I worked in alumni relations while I was at this great public university. It was, when I attended, the best value in higher education in the world. It may be still, but those who attend pay many times more than we did and those who raise money from alumni, corporations and friends are many, many, many times more numerous and raise many, many, many, many, many times more money. They have to.

The Western Canon, great resource that it is, is not a be all and end all in the commercial atmosphere in which we live. That is an uncomfortable fact of life. The British, God bless them, could afford to be patronizingly civil when not being brutal (and the other European colonialists could afford to be just plain brutal,) but those days are gone. Today, we compete in a world which includes many areas where it is highly profitable to do business, but which don't give a damn about open inquiry. It's a pity.

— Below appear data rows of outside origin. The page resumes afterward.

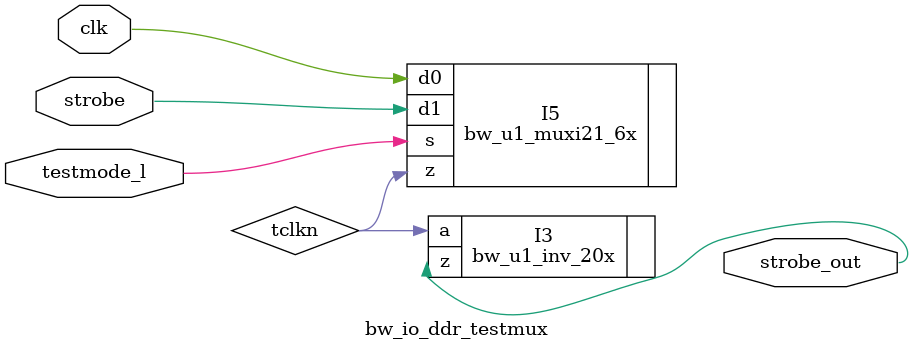
<source format=v>
module bw_io_ddr_testmux(strobe_out ,clk ,testmode_l ,strobe );
output		strobe_out ;
input		clk ;
input		testmode_l ;
input		strobe ;
 
wire		tclkn ;
 
 
bw_u1_inv_20x I3 (
     .z               (strobe_out ),
     .a               (tclkn ) );
bw_u1_muxi21_6x I5 (
     .z               (tclkn ),
     .d0              (clk ),
     .d1              (strobe ),
     .s               (testmode_l ) );
endmodule

</source>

Often when looking at a mass of things for sale, he would say to himself, "How many things I have no need of!"

—Diogenes Laertius, Lives of Eminent Philosophers, book II, section 25

The philosopher who reportedly often said that to himself was Socrates.

chuck said...

loner,

I don't think it too much to ask that students have read the Constitution and maybe have some idea how their state/county operates. Otherwise they are just so much detritus on the civic stream no matter how technically adequate their education. Even programmers have to leave the cubical sometime. But not before morning, of course.

loner said...

chuck—

I know I took Civics in the eighth grade and something else having to do with governance (what they called it I don't recall) in the tenth.

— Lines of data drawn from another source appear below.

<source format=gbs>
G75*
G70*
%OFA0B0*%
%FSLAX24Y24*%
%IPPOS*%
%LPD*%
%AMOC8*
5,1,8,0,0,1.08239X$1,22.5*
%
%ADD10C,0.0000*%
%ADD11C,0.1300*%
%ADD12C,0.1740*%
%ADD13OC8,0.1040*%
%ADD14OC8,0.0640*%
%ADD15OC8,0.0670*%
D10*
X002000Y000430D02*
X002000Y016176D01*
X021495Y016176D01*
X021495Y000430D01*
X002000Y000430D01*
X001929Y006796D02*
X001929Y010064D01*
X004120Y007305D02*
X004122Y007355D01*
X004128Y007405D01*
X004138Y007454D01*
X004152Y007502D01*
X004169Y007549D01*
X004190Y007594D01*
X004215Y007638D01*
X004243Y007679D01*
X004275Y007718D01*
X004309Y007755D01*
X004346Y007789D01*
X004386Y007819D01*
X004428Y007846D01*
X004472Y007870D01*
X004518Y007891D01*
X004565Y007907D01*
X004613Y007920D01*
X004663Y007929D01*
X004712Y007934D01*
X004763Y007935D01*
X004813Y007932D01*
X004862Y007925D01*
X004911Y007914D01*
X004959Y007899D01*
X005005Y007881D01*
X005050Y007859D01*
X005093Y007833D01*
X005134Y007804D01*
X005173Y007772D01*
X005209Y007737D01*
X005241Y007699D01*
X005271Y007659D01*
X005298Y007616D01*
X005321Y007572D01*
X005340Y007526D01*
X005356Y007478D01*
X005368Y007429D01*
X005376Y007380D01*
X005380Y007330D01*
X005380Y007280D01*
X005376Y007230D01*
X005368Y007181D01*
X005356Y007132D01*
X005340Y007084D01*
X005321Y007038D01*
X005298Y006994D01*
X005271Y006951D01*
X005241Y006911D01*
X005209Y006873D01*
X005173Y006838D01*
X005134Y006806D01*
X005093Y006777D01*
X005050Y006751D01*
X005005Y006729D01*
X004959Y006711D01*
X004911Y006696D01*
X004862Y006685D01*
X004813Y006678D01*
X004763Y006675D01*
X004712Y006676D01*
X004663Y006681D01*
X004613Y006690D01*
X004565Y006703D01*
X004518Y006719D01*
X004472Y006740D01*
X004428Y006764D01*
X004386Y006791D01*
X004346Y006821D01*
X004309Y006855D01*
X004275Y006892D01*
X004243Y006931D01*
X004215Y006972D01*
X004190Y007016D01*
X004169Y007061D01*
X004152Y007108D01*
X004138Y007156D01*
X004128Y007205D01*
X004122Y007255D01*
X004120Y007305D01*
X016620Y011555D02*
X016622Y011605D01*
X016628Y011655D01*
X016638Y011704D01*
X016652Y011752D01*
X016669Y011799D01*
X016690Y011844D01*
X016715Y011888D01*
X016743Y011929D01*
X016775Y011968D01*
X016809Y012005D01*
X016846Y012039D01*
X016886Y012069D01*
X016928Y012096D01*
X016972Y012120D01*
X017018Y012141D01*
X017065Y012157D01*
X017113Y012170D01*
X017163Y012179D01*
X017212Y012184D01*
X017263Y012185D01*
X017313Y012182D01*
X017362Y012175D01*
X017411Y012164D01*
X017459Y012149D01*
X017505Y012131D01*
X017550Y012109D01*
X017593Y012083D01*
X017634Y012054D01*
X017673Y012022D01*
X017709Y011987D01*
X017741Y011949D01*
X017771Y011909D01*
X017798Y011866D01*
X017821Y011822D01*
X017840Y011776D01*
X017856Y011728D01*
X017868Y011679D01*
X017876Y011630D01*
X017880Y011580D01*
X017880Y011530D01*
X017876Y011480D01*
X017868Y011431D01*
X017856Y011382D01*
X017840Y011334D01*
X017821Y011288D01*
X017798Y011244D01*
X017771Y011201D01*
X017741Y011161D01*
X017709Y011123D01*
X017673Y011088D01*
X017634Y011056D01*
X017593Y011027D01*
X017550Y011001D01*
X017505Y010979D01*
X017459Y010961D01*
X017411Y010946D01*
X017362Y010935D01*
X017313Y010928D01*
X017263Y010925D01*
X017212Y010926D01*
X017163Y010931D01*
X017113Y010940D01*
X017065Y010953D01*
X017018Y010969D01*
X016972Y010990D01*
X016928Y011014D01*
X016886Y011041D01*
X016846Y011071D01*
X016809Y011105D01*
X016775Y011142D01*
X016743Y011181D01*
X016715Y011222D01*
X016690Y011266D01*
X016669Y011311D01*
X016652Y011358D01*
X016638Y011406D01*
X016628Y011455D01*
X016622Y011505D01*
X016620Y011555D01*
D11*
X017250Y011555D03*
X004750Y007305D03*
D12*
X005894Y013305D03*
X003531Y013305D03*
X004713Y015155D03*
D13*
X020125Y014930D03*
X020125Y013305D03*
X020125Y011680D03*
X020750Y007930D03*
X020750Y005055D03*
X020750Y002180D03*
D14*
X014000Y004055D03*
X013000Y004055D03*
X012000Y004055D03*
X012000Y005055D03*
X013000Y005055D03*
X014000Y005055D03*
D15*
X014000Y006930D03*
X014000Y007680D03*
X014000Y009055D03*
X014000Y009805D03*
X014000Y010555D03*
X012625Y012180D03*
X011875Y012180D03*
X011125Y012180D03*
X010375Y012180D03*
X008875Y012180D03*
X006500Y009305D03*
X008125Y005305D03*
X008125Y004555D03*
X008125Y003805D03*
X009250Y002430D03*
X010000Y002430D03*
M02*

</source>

I don't remember much from the Political Science and History classes I took while in Berkeley. Interestingly enough I do remember the morning and evening lectures given on the Saturday of orientation weekend in August 1976. The morning speaker was a member of the History Department. The evening speaker was the Chairman of the Political Science Department. I've often written about what the evening speaker had to say, but I've never hit the Publish button on any of it. Someday, maybe. I'm not likely to forget seeing as I've remembered for thirty years.

Before I even took up residence in the state of Pennsylvania I found two things of interest. The first was that there was another level of governance (than I was used to) within counties—the township. The second is that the state controlled the sale of alcohol. I wasn't a big drinker by then, but I wasn't sad to be living close to the Delaware border. No sales tax in Delaware, by the way.

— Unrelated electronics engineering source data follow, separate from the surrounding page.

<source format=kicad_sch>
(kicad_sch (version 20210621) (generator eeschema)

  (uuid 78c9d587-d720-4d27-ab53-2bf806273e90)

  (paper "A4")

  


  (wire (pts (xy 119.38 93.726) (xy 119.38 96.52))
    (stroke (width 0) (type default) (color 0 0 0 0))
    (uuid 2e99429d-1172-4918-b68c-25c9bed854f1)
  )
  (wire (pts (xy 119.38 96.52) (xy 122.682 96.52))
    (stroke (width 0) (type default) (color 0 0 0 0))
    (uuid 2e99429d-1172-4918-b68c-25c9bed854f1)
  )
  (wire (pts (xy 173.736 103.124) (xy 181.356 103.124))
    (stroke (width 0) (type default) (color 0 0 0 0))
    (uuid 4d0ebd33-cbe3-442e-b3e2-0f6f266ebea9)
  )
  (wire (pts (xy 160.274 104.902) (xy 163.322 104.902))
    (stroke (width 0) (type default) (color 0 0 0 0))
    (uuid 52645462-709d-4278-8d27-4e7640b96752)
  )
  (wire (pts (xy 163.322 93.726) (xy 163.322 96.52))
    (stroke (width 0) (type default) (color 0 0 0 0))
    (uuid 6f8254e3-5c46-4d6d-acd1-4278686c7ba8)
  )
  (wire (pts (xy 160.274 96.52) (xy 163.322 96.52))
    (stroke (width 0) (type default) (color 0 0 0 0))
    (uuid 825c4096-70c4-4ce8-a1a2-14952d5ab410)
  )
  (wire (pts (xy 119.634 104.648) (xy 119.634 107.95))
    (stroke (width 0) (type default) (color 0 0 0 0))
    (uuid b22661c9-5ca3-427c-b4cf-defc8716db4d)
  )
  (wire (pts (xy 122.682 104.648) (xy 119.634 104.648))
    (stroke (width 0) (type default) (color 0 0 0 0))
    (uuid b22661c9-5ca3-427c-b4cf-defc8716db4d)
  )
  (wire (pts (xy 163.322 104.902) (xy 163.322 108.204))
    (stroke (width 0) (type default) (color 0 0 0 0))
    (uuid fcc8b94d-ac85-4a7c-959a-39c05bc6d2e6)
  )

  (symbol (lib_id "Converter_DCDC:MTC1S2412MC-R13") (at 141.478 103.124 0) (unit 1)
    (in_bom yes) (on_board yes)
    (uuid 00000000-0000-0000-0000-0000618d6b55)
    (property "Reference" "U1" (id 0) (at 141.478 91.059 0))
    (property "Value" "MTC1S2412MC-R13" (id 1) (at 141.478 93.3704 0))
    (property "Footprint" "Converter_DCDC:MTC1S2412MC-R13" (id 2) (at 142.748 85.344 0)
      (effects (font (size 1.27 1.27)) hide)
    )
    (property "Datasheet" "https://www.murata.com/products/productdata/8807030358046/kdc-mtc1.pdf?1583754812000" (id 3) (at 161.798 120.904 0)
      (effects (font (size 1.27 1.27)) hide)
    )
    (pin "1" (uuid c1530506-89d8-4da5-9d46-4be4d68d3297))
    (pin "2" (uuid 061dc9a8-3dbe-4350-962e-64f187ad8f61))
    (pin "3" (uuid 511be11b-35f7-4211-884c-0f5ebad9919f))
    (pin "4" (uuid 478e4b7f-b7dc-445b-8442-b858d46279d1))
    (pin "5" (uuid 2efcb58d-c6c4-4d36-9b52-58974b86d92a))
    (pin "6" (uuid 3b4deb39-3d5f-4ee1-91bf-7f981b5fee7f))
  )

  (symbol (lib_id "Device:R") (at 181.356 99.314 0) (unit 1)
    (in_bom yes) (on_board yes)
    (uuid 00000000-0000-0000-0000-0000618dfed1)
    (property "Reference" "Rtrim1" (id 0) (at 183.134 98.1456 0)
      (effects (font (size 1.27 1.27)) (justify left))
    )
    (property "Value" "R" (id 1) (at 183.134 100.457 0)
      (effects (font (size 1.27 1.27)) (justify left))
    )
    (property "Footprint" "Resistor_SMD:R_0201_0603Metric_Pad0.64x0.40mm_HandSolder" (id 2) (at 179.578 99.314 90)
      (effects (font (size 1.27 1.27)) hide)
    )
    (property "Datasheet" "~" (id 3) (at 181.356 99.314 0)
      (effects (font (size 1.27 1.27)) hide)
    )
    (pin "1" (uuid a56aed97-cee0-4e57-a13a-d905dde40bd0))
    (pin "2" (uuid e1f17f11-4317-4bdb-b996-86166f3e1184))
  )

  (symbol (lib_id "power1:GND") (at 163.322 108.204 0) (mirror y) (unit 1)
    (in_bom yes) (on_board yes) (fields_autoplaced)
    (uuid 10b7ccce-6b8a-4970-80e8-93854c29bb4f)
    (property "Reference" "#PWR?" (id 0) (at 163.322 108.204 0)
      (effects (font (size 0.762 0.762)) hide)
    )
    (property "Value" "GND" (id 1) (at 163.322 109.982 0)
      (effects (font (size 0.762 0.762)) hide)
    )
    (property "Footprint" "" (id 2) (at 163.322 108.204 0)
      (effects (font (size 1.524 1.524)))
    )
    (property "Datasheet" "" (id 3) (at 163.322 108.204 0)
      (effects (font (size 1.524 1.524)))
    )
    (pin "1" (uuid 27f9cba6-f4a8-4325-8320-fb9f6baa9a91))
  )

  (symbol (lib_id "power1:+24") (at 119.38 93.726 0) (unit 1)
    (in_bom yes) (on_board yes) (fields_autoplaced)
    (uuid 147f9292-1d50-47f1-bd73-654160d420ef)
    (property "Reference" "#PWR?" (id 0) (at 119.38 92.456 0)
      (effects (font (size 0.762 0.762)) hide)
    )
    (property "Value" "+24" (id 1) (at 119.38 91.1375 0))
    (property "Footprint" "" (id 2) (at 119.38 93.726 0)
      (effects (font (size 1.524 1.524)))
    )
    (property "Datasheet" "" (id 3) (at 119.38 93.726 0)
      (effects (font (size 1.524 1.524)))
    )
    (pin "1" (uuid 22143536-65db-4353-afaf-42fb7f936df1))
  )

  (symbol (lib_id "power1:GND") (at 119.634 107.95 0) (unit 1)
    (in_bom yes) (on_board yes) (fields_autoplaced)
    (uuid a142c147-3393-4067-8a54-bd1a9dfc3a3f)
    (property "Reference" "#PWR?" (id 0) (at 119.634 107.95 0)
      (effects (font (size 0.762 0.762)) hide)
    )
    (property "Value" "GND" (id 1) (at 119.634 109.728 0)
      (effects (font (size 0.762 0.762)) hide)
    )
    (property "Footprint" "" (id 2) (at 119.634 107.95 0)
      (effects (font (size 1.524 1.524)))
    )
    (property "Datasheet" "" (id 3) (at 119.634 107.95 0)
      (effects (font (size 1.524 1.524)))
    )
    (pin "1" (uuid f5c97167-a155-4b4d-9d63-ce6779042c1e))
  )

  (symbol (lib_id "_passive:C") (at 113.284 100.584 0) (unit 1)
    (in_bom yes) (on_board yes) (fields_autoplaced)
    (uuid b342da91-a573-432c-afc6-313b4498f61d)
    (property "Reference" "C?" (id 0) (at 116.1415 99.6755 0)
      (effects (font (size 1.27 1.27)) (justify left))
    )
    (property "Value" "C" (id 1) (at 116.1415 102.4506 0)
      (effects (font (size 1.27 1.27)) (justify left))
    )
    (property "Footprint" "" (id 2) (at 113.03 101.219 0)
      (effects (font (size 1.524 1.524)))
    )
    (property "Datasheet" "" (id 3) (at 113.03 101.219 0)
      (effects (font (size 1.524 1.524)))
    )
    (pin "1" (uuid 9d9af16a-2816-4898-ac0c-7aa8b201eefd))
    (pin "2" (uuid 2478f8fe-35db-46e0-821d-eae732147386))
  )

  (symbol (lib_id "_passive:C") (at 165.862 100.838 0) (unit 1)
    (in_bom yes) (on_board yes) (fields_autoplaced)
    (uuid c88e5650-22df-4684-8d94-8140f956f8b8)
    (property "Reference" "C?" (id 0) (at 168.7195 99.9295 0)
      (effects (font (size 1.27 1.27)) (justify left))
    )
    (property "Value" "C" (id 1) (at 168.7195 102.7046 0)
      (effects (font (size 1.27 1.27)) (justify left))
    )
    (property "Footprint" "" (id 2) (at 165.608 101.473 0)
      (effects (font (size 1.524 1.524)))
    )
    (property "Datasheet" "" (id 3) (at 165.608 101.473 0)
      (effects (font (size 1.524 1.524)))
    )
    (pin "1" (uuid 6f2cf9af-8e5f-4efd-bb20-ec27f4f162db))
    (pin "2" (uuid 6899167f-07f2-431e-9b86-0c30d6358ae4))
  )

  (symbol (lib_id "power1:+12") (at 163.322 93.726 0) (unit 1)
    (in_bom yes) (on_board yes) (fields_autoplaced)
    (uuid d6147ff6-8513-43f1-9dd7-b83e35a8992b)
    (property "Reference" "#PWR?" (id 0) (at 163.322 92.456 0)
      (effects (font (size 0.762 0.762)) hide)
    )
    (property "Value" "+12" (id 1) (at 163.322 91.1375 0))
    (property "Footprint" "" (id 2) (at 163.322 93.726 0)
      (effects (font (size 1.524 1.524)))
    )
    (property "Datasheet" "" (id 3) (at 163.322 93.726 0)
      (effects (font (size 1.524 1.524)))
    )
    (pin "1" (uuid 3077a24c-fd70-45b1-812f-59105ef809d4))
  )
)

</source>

Now I've relocated from a state with an income and sales tax (California) to one with no income tax and across a river border from another with no sales tax.

The important stuff.

...and so it goes.

MeaninglessHotAir said...

I've often written about what the evening speaker had to say, but I've never hit the Publish button on any of it. Someday, maybe.

What a tease!

loner said...

MHA—

Want a tease? I'm working on three reviews. Let's see what comes of that.

The morning (introductory) lecture was on why we'd chosen Cal (Stanford didn't want us) and how we'd find that we were happy they didn't. He was very funny and was generally regarded as the most entertaining lecturer on campus.

The evening (issues of the day) lecture was on international terrorism and the foreign policy complications that could and probably would arise from it in our Cold War-dominated world. This lecture changed the way I thought about the world in that I never again thought of terrorism as an elsewhere issue. The professor was a "conservative" in the days when the labels had meaning separate from general or specific support for a party and/or a politician. Never saw or heard him again while I was in Berkeley. No one would think him a "conservative" now.

My comments on terrorism are generally for my own use in working out complications in my thinking and frustrations regarding how others think. They rarely survive a first preview.

I'll send you an e-mail any day now and yes, I did read the material from the Stanford Encyclopedia of Philosophy. I even sort of understood it. Don't tell anyone, but I was part of the group who salted a script "Cal" into the Stanford Stadium field prior to the 1977 Big Game. The paint didn't quite hide it from view. Go Bears!